# TEXTE RETENU
···
Le patriote et jeune nationaliste Sédratien, digne descendant du Cheikh Mohand Mokrani initiateur du soulèvement de 1871 en Kabylie contre l’occupant français.

Je l’ai bien connu. Il habitait à quelques dizaines de mètres de la maison de mon enfance chez les Madi. El Hadj Madi Hamada, l’un des premiers infirmiers de Sédrata, était son oncle maternel. 

Il a fait sa scolarité primaire dans son village natal, son cycle moyen au lycée Saint Augustin et son cycle secondaire dans un lycée de Constantine. C’était un brillant matheux, peut être l’un des meilleurs de Sédrata, m’a confié un de ses anciens amis. 

Lorsqu’il venait en vacances, j’avais beaucoup de plaisir à discuter avec lui. Il était très affable et d’une grande gentillesse. Il avait un humour très fin et très particulier. Il tenait, je crois, cet humour de son oncle El Hadj Hamada et de ses nombreux séjours en Tunisie. Il nous apprenait, nous les enfants du quartier, beaucoup de choses intéressantes. C’était pour nous une fenêtre ouverte sur le monde. Il nous entretenait de la ville de Bône, de Constantine et des villes qu’il avait visitées dans le cadre de ses études et de son travail. Ainsi il nous faisait voyager à travers ses histoires les unes plus instructives que les autres. C’était un mélomane éclectique. Il appréciait aussi bien la diva égyptienne Oum Kaltoum que le chanteur poète Georges Brassens. 

En 1956, il déserta les bancs du lycée en participant à la grève des étudiants décrétée par le FLN.

Un jour, le redoutable et redouté commandant Géraud, qui l’avait à l’œil, passa par notre quartier dans sa jeep. Ce sinistre officier français obligeait tous les civils à se mettre au garde à vous à son passage et à le saluer militairement. Yacine négligea volontairement de le faire. Son grand-père, Si Khalifa, ayant appris cela, obligea son petit fils à monter au maquis le jour même pour échapper aux représailles du commandant Géraud qui était sans pitié pour les jeunes Algériens récalcitrants car il voyait toujours en eux de futurs maquisards.
···
# ENTRÉES FOURNIES

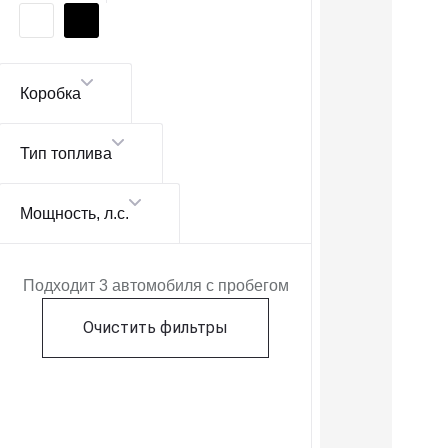
Коробка
Тип топлива
Мощность
, л.с.
Подходит 3 автомобиля с пробегом
Очистить фильтры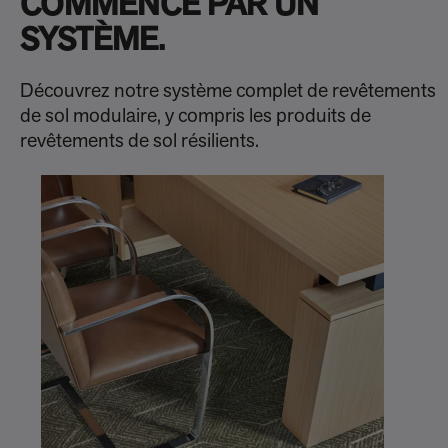
COMMENCE PAR UN
SYSTÈME.
Découvrez notre système complet de revêtements
de sol modulaire, y compris les produits de
revêtements de sol résilients.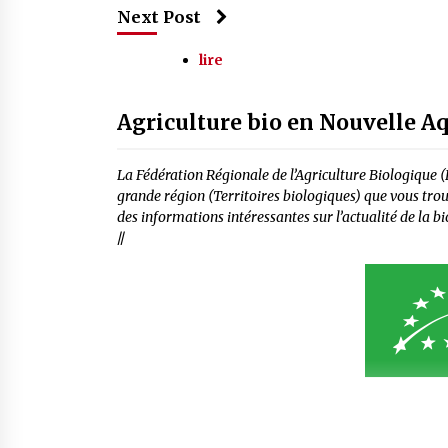
Next Post
lire
Agriculture bio en Nouvelle A
La Fédération Régionale de l’Agriculture Biologique 
grande région (Territoires biologiques) que vous tr
des informations intéressantes sur l’actualité de la bio
//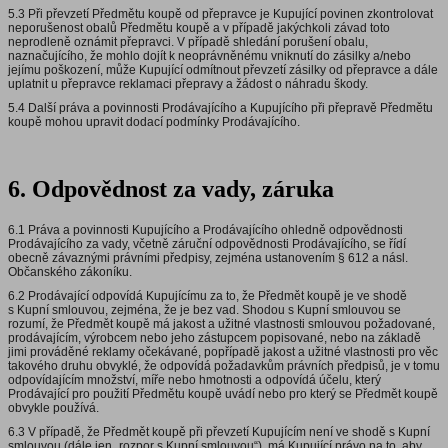
5.3 Při převzetí Předmětu koupě od přepravce je Kupující povinen zkontrolovat
neporušenost obalů Předmětu koupě a v případě jakýchkoli závad toto
neprodleně oznámit přepravci. V případě shledání porušení obalu,
naznačujícího, že mohlo dojít k neoprávněnému vniknutí do zásilky a/nebo
jejímu poškození, může Kupující odmítnout převzetí zásilky od přepravce a dále
uplatnit u přepravce reklamaci přepravy a žádost o náhradu škody.
5.4 Další práva a povinnosti Prodávajícího a Kupujícího při přepravě Předmětu
koupě mohou upravit dodací podmínky Prodávajícího.
6. Odpovědnost za vady, záruka
6.1 Práva a povinnosti Kupujícího a Prodávajícího ohledně odpovědnosti
Prodávajícího za vady, včetně záruční odpovědnosti Prodávajícího, se řídí
obecně závaznými právními předpisy, zejména ustanovením § 612 a násl.
Občanského zákoníku.
6.2 Prodávající odpovídá Kupujícímu za to, že Předmět koupě je ve shodě
s Kupní smlouvou, zejména, že je bez vad. Shodou s Kupní smlouvou se
rozumí, že Předmět koupě má jakost a užitné vlastnosti smlouvou požadované,
prodávajícím, výrobcem nebo jeho zástupcem popisované, nebo na základě
jimi prováděné reklamy očekávané, popřípadě jakost a užitné vlastnosti pro věc
takového druhu obvyklé, že odpovídá požadavkům právních předpisů, je v tomu
odpovídajícím množství, míře nebo hmotnosti a odpovídá účelu, který
Prodávající pro použití Předmětu koupě uvádí nebo pro který se Předmět koupě
obvykle používá.
6.3 V případě, že Předmět koupě při převzetí Kupujícím není ve shodě s Kupní
smlouvou (dále jen „rozpor s Kupní smlouvou“), má Kupující právo na to, aby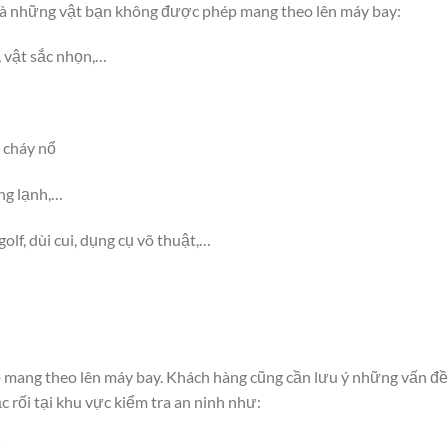
 là những vật bạn không được phép mang theo lên máy bay:
, vật sắc nhọn,…
à cháy nổ
ng lạnh,…
olf, dùi cui, dụng cụ võ thuật,…
mang theo lên máy bay. Khách hàng cũng cần lưu ý những vấn đề
c rối tại khu vực kiểm tra an ninh như: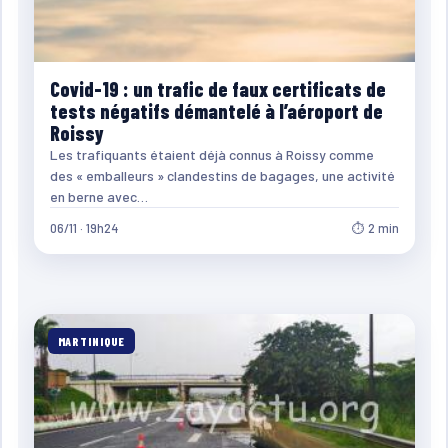
Covid-19 : un trafic de faux certificats de
tests négatifs démantelé à l’aéroport de
Roissy
Les trafiquants étaient déjà connus à Roissy comme
des « emballeurs » clandestins de bagages, une activité
en berne avec…
06/11 · 19h24
⏱ 2 min
MARTINIQUE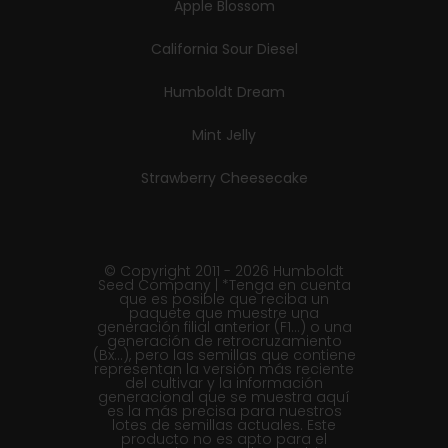
Apple Blossom
California Sour Diesel
Humboldt Dream
Mint Jelly
Strawberry Cheesecake
© Copyright 2011 - 2026 Humboldt
Seed Company | *Tenga en cuenta
que es posible que reciba un
paquete que muestre una
generación filial anterior (F1...) o una
generación de retrocruzamiento
(Bx...), pero las semillas que contiene
representan la versión más reciente
del cultivar y la información
generacional que se muestra aquí
es la más precisa para nuestros
lotes de semillas actuales. Este
producto no es apto para el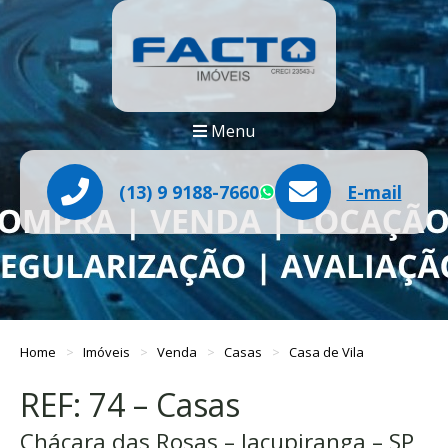
Menu
(13) 9 9188-7660
E-mail
WhatsApp
Home
Imóveis
Venda
Casas
Casa de Vila
REF: 74 – Casas
Chácara das Rosas – Jacupiranga – SP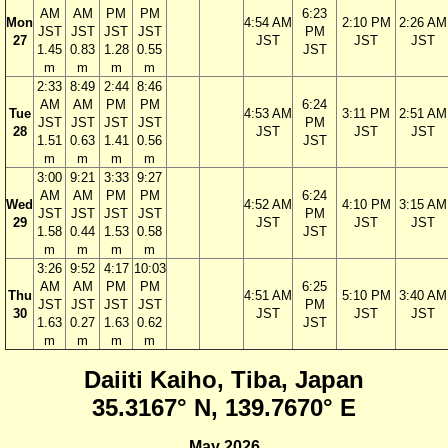
AM
AM
PM
PM
6:23
Mon
4:54 AM
2:10 PM
2:26 AM
JST
JST
JST
JST
PM
27
JST
JST
JST
1.45
0.83
1.28
0.55
JST
m
m
m
m
2:33
8:49
2:44
8:46
AM
AM
PM
PM
6:24
Tue
4:53 AM
3:11 PM
2:51 AM
JST
JST
JST
JST
PM
28
JST
JST
JST
1.51
0.63
1.41
0.56
JST
m
m
m
m
3:00
9:21
3:33
9:27
AM
AM
PM
PM
6:24
Wed
4:52 AM
4:10 PM
3:15 AM
JST
JST
JST
JST
PM
29
JST
JST
JST
1.58
0.44
1.53
0.58
JST
m
m
m
m
3:26
9:52
4:17
10:03
AM
AM
PM
PM
6:25
Thu
4:51 AM
5:10 PM
3:40 AM
JST
JST
JST
JST
PM
30
JST
JST
JST
1.63
0.27
1.63
0.62
JST
m
m
m
m
Daiiti Kaiho, Tiba, Japan
35.3167° N, 139.7670° E
May 2026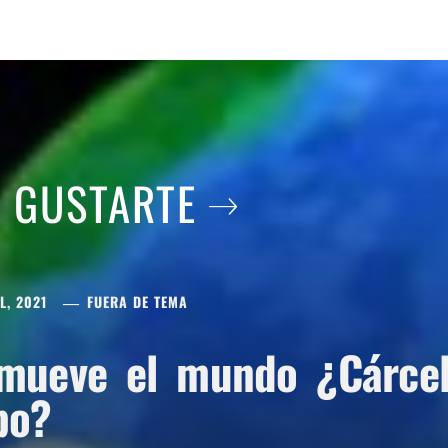
A GUSTARTE
L, 2021
FUERA DE TEMA
mueve el mundo ¿Cárcel 
po?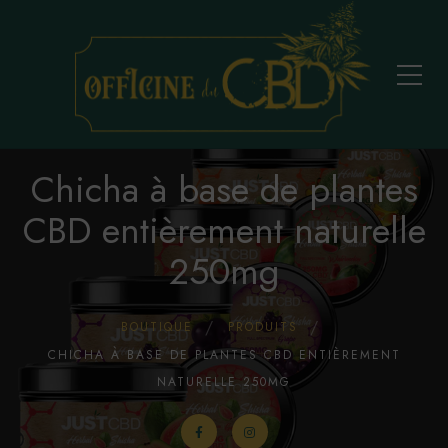
Chicha à base de plantes
CBD entièrement naturelle
250mg
BOUTIQUE
PRODUITS
CHICHA À BASE DE PLANTES CBD ENTIÈREMENT
NATURELLE 250MG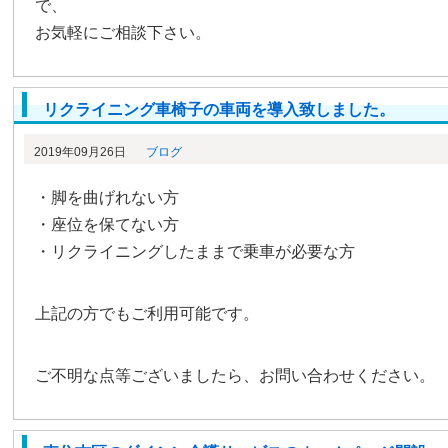
で、
お気軽にご相談下さい。
リクライニング車椅子の車両を導入致しました。
2019年09月26日
ブログ
・脚を曲げれない方
・座位を保てない方
・リクライニングしたままで乗車が必要な方
上記の方でもご利用可能です。
ご不明な点等ございましたら、お問い合わせください。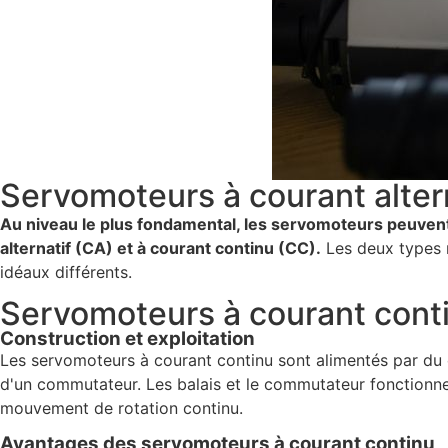
Servomoteurs à courant altern
Au niveau le plus fondamental, les servomoteurs peuvent 
alternatif (CA) et à courant continu (CC).
Les deux types r
idéaux différents.
Servomoteurs à courant cont
Construction et exploitation
Les servomoteurs à courant continu sont alimentés par du cou
d'un commutateur. Les balais et le commutateur fonctionne
mouvement de rotation continu.
Avantages des servomoteurs à courant continu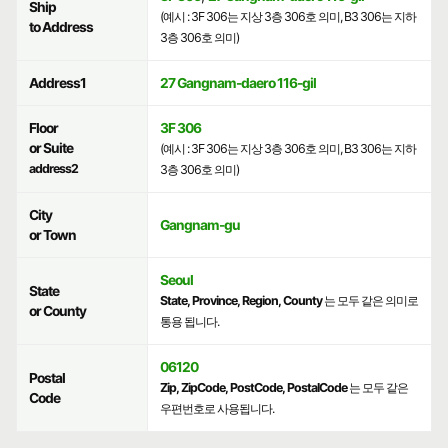
Ship
(예시 : 3F 306는 지상 3층 306호 의미, B3 306는 지하
to Address
3층 306호 의미)
Address1
27 Gangnam-daero 116-gil
Floor
3F 306
or Suite
(예시 : 3F 306는 지상 3층 306호 의미, B3 306는 지하
address2
3층 306호 의미)
City
Gangnam-gu
or Town
Seoul
State
State, Province, Region, County
는 모두 같은 의미로
or County
통용 됩니다.
06120
Postal
Zip, ZipCode, PostCode, PostalCode
는 모두 같은
Code
우편번호로 사용됩니다.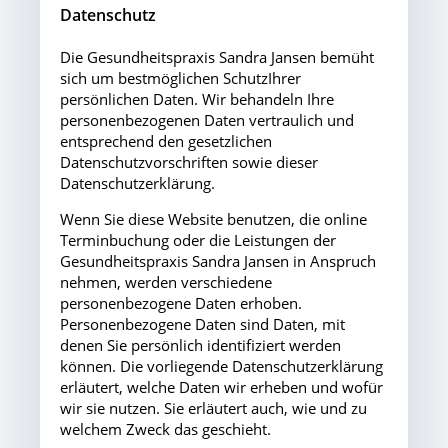
Datenschutz
Die Gesundheitspraxis Sandra Jansen bemüht
sich um bestmöglichen SchutzIhrer
persönlichen Daten. Wir behandeln Ihre
personenbezogenen Daten vertraulich und
entsprechend den gesetzlichen
Datenschutzvorschriften sowie dieser
Datenschutzerklärung.
Wenn Sie diese Website benutzen, die online
Terminbuchung oder die Leistungen der
Gesundheitspraxis Sandra Jansen in Anspruch
nehmen, werden verschiedene
personenbezogene Daten erhoben.
Personenbezogene Daten sind Daten, mit
denen Sie persönlich identifiziert werden
können. Die vorliegende Datenschutzerklärung
erläutert, welche Daten wir erheben und wofür
wir sie nutzen. Sie erläutert auch, wie und zu
welchem Zweck das geschieht.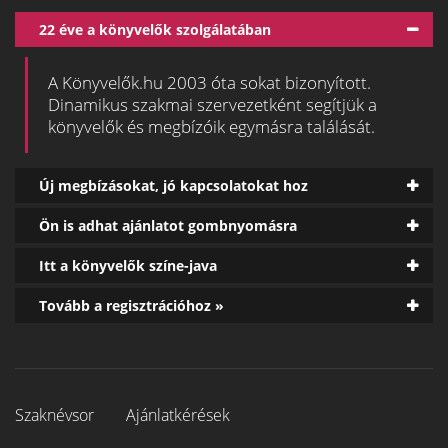
22 éve a könyvelők szolgálatában
A Könyvelők.hu 2003 óta sokat bizonyított.
Dinamikus szakmai szervezetként segítjük a
könyvelők és megbízóik egymásra találását.
Új megbízásokat, jó kapcsolatokat hoz
Ön is adhat ajánlatot gombnyomásra
Itt a könyvelők színe-java
Tovább a regisztrációhoz »
Szaknévsor
Ajánlatkérések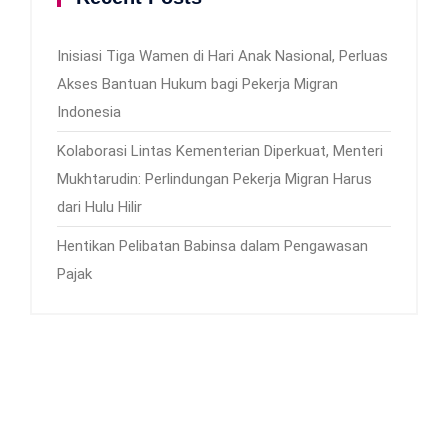
Inisiasi Tiga Wamen di Hari Anak Nasional, Perluas
Akses Bantuan Hukum bagi Pekerja Migran
Indonesia
Kolaborasi Lintas Kementerian Diperkuat, Menteri
Mukhtarudin: Perlindungan Pekerja Migran Harus
dari Hulu Hilir
Hentikan Pelibatan Babinsa dalam Pengawasan
Pajak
···
# CONSIGNE A
D'après le texte sur Yacine, répondez aux questions suivantes :
(i) Qui était son oncle maternel ?
(ii) En quelle année a-t-il quitté le lycée ?
(iii) Quels chanteurs appréciait-il ?
# CONSIGNE B
Dans le texte sur Yacine, remplacez « brillant matheux » par « élève très doué » et recopiez le passage compris entre « Il a fait sa » et « ses anciens amis. », bornes incluses.

# RÉPONSE ATTENDUE A
(i) El Hadj Madi Hamada
(ii) En 1956
(iii) Oum Kaltoum et Georges Brassens

# RÉPONSE ATTENDUE B
Il a fait sa scolarité primaire dans son village natal, son cycle moyen au lycée Saint Augustin et son cycle secondaire dans un lycée de Constantine. C’était un élève très doué, peut être l’un des meilleurs de Sédrata, m’a confié un de ses anciens amis.